For individuals in the developed world, that would be a staggering amount of information, all from public records alone.

Relatively harmless information not in the public record

Information about your personal social network is not in the public record, which does not say who your friends are. If that information is added, it is then it is much easier to expand the size of the data record for you and it would be more accurate.

Detailed information about your education, including courses taken and grades achieved is not a matter of public record and is probably something you’d rather keep secret, but it would lead to a more accurate picture of you.

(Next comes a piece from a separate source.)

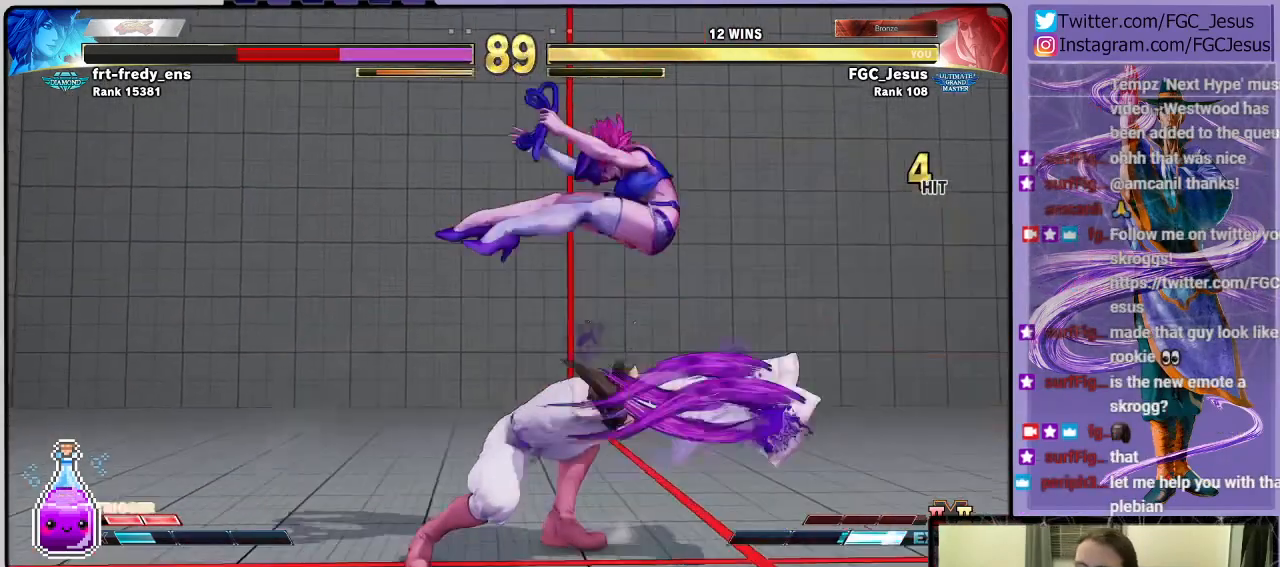
{"buttons": ["DPAD_DOWN", "DPAD_RIGHT"], "left_stick": "center", "right_stick": "center", "events": [[33, "DPAD_DOWN", "down"], [66, "DPAD_RIGHT", "up"], [167, "DPAD_DOWN", "up"], [167, "DPAD_RIGHT", "down"], [200, "R2", "down"], [300, "DPAD_DOWN", "down"], [333, "R2", "up"]]}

Illegally obtained information about you

I have written about malicious people creating long and detailed records for everyone. Census data with identifying information is available within the government, but not legally accessible. Income tax records are secret, but could be stolen.

There are other facts known to government agencies which are legally protected. Credit card information include what purchases you made is available to those who can hack in and steal it.

But what is this data good for?

I should correct that to “What is this useful for?”

Good, or Bad?

Let’s start with an example involving law enforcement.

Train a machine learning device by providing with a wide variety of people known to have committed murder, plus a wide variety of people known to be innocent of that crime.

Then supply the very long records of a series of suspects to the device. It should be able to identify those likely to have committed the murder.

This seems useful and probably a good thing.

Now imagine malicious people training a machine learning device on people who have outstanding character and those who have been revealed to have skeletons in their closets — sexual predators, embezzlers, adulterers, crooked politicians, undesirable people of all kinds.

Then used the trained device on people who seem innocent — haven’t been caught yet. It should be able to reveal those most susceptible to blackmail and what their sins were.

Similarly, train a device on a set of honest politicians and a set of ones known to be corrupt. Suppose that the trained device has been created by a foreign government. It could be used to bring down any democratic state.

If enough data is available though the use of the algorithm described above, all of those things are not just possible, they are easy.

Briefly, this algorithm and the data it can collect could either make society work, or destroy it.